• [Given task]
Reproduce the lines word for word, beginning at the line that contains "Segment every instance of 'right" and stopping after the last line. Leave the pictures out of your copy.

• [Input for this task]
_ _ _ _ _ _ _

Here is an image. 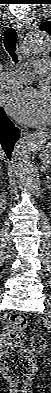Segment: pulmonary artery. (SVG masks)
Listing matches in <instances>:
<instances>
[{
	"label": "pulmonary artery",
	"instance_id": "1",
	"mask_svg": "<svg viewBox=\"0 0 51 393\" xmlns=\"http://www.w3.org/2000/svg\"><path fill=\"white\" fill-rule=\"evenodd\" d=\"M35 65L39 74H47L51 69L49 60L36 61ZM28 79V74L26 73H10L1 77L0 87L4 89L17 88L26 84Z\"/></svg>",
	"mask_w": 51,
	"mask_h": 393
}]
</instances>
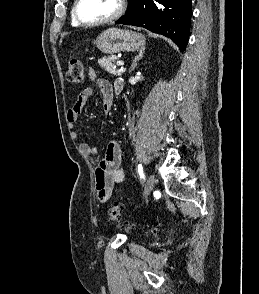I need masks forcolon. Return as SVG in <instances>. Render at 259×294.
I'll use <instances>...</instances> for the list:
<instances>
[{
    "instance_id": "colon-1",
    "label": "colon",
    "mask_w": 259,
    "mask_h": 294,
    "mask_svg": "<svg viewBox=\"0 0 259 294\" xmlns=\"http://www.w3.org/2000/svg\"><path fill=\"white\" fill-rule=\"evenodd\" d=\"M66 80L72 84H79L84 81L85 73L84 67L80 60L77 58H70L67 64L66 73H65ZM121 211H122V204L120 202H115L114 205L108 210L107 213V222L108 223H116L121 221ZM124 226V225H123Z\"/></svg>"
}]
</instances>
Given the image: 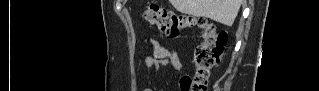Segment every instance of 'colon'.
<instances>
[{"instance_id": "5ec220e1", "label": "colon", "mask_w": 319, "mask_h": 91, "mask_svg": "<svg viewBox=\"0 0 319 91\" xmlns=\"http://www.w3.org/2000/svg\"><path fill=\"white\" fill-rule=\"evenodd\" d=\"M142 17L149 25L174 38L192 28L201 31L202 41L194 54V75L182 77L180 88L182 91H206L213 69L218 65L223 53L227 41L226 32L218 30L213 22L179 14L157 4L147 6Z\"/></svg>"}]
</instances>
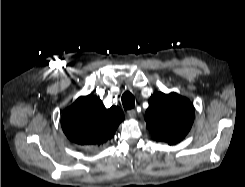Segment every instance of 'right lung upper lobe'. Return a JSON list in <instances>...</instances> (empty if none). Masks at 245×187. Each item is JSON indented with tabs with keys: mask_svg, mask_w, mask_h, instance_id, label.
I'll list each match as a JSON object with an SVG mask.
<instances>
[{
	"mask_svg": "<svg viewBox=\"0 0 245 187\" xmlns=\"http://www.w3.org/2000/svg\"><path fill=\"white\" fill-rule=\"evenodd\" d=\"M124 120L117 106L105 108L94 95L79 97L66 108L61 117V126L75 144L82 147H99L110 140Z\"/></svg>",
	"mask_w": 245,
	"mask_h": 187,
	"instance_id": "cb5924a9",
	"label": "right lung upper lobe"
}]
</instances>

_ _ _ _ _ _ _

• [Output for this exercise]
Segment every instance of 'right lung upper lobe'. Return a JSON list in <instances>...</instances> (empty if none). Masks at 245×187. Each item is JSON indented with tabs with keys: mask_svg, mask_w, mask_h, instance_id, label.
I'll list each match as a JSON object with an SVG mask.
<instances>
[{
	"mask_svg": "<svg viewBox=\"0 0 245 187\" xmlns=\"http://www.w3.org/2000/svg\"><path fill=\"white\" fill-rule=\"evenodd\" d=\"M124 120L117 106L105 108L94 95L79 97L66 108L61 117V126L75 144L82 147H99L110 140Z\"/></svg>",
	"mask_w": 245,
	"mask_h": 187,
	"instance_id": "cb5924a9",
	"label": "right lung upper lobe"
}]
</instances>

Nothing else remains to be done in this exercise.